• WHAT YOU NEED TO DO
Convert the material, from its first line through the line containing "طريقك نحو النجاح", into a Markdown table with the columns n and Line. Give one numbered row per line and skip any blank lines.
━━━━━━━━━━━━━━━━
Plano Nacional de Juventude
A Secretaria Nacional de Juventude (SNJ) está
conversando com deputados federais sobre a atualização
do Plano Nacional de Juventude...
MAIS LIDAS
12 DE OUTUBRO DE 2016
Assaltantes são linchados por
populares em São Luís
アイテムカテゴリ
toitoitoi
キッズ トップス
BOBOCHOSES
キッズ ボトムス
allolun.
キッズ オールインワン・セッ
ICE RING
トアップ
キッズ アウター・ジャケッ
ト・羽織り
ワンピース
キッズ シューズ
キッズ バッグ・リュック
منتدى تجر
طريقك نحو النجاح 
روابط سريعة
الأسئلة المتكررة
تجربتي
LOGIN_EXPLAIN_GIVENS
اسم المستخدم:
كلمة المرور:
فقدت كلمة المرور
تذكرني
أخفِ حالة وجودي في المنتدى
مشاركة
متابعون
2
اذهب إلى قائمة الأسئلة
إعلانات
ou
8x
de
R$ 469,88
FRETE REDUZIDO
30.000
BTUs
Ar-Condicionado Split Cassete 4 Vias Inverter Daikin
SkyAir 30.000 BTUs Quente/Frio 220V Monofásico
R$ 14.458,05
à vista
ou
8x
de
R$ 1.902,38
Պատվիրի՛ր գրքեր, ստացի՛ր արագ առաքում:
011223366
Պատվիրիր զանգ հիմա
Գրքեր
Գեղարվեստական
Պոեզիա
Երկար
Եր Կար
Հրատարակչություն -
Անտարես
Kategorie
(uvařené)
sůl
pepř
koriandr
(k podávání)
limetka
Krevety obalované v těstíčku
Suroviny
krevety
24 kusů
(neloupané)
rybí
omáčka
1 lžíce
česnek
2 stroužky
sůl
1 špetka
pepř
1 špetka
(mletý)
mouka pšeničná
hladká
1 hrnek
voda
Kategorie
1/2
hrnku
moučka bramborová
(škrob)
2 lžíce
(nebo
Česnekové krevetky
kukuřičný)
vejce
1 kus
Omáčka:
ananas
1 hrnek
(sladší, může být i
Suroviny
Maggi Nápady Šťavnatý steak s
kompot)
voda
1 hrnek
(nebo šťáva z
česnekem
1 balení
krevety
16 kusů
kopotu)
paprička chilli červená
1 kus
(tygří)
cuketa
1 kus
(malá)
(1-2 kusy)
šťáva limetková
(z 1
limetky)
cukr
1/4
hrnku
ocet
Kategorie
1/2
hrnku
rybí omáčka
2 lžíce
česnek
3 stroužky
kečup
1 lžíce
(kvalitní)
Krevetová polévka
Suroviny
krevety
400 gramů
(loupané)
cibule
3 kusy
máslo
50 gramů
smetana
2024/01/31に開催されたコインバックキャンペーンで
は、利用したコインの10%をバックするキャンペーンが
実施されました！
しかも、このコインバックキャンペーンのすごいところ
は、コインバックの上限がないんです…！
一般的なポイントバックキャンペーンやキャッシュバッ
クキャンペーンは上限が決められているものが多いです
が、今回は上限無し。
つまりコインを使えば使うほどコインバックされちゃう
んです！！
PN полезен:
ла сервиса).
━━━━━━━━━━━━━━━━
• TASK RESULT
| n | Line |
|---|---|
| 1 | Plano Nacional de Juventude |
| 2 | A Secretaria Nacional de Juventude (SNJ) está |
| 3 | conversando com deputados federais sobre a atualização |
| 4 | do Plano Nacional de Juventude... |
| 5 | MAIS LIDAS |
| 6 | 12 DE OUTUBRO DE 2016 |
| 7 | Assaltantes são linchados por |
| 8 | populares em São Luís |
| 9 | アイテムカテゴリ |
| 10 | toitoitoi |
| 11 | キッズ トップス |
| 12 | BOBOCHOSES |
| 13 | キッズ ボトムス |
| 14 | allolun. |
| 15 | キッズ オールインワン・セッ |
| 16 | ICE RING |
| 17 | トアップ |
| 18 | キッズ アウター・ジャケッ |
| 19 | ト・羽織り |
| 20 | ワンピース |
| 21 | キッズ シューズ |
| 22 | キッズ バッグ・リュック |
| 23 | منتدى تجر |
| 24 | طريقك نحو النجاح  |